** Work to complete **
Starting with the line that contains "left back paw: (633, 241)" and stopping after the line that contains "right shoulder: (227, 189)", return each line below exactly as written, with no others.

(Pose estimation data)

========================================================================

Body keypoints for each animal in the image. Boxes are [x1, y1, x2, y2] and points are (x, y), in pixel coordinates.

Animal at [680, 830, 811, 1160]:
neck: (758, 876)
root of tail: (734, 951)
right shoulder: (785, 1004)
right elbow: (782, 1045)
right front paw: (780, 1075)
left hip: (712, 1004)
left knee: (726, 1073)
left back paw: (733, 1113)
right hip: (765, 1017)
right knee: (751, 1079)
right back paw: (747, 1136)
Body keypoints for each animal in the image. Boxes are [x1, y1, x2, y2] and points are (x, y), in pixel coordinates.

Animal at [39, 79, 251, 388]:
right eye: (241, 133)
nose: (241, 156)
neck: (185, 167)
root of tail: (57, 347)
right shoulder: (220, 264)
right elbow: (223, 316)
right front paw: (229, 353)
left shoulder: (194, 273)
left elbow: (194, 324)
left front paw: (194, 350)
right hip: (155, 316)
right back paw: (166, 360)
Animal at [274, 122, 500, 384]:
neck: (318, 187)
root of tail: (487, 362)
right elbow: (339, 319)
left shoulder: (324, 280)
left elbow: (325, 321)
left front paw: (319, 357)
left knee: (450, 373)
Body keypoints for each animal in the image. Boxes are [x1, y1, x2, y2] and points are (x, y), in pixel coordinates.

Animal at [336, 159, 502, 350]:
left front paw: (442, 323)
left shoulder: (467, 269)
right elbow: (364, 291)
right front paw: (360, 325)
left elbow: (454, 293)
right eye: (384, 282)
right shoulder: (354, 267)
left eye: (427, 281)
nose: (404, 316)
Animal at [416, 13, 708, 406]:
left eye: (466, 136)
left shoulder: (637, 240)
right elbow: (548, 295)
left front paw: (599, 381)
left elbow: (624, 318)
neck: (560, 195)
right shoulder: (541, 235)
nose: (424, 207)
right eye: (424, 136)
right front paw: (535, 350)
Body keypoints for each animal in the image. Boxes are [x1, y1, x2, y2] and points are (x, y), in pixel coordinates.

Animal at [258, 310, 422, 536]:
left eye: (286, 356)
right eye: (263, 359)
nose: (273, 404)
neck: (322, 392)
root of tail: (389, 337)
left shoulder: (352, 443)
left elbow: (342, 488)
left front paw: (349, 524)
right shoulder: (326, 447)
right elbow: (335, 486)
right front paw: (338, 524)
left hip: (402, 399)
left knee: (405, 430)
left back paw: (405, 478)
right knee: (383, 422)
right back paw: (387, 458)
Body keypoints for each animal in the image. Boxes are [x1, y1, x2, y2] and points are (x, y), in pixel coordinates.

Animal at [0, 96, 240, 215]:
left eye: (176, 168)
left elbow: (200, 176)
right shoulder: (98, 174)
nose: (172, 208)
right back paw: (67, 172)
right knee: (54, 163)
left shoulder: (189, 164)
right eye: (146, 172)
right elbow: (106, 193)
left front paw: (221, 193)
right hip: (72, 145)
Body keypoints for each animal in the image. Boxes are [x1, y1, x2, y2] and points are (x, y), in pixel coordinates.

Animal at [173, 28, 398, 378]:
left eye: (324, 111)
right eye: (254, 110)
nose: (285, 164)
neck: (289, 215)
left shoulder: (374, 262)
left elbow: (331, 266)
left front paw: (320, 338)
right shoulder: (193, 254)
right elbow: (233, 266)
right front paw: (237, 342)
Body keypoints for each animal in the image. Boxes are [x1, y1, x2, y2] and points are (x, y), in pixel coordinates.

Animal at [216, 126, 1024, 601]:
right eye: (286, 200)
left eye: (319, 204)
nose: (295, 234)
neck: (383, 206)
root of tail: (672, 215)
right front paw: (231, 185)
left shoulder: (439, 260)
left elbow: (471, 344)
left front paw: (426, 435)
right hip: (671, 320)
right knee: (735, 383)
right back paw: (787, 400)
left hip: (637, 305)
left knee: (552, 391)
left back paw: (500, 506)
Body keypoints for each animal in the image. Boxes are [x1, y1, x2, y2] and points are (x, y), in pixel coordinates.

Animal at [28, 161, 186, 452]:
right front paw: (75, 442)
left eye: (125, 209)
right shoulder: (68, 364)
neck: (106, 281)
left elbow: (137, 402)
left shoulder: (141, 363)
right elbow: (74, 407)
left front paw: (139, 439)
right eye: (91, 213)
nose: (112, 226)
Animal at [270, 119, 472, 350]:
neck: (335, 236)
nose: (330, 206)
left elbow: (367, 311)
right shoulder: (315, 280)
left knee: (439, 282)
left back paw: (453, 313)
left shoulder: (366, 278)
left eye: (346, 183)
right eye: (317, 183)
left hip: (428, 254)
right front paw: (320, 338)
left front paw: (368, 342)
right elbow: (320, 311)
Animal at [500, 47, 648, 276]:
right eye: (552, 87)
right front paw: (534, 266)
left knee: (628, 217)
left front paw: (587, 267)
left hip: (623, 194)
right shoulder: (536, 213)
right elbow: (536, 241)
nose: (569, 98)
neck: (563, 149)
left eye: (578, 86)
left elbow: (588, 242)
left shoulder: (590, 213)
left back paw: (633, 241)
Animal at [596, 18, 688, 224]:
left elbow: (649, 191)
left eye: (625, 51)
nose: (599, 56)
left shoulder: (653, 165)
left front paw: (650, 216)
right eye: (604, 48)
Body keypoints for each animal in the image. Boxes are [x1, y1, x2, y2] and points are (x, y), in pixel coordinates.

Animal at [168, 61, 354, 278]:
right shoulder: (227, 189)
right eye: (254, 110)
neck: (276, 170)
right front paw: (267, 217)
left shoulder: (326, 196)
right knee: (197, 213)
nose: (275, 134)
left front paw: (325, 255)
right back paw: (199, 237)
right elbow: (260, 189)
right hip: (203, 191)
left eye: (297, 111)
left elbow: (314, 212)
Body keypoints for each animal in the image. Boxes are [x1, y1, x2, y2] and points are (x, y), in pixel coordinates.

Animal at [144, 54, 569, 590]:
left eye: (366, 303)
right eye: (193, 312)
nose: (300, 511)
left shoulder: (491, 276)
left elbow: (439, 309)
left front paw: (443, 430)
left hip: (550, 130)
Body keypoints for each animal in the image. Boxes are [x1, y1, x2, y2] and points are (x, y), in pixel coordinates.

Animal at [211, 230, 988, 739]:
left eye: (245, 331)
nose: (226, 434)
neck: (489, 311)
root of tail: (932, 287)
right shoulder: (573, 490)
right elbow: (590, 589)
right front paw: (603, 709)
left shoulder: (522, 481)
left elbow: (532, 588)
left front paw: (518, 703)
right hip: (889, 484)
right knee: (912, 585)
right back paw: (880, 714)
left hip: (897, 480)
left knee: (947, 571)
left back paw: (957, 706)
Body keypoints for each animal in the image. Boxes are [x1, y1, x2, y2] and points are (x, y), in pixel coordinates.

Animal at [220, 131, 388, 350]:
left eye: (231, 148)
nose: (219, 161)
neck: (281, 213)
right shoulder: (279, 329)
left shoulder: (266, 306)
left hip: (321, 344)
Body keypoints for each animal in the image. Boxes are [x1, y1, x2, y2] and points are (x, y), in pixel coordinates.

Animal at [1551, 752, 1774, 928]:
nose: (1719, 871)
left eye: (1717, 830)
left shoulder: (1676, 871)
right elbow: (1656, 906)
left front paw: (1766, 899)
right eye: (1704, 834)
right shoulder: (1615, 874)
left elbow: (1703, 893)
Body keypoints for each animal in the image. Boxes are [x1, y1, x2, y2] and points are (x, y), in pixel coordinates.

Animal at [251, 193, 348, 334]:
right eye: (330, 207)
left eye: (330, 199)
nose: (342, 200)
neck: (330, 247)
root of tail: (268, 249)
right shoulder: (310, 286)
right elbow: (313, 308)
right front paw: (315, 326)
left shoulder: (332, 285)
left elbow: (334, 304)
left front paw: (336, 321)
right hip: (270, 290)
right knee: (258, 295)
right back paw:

========================================================================

** Exercise response **
left back paw: (633, 241)
Animal at [596, 18, 688, 224]:
left elbow: (649, 191)
left eye: (625, 51)
nose: (599, 56)
left shoulder: (653, 165)
left front paw: (650, 216)
right eye: (604, 48)
Body keypoints for each animal in the image. Boxes are [x1, y1, x2, y2] and points are (x, y), in pixel coordinates.

Animal at [168, 61, 354, 278]:
right shoulder: (227, 189)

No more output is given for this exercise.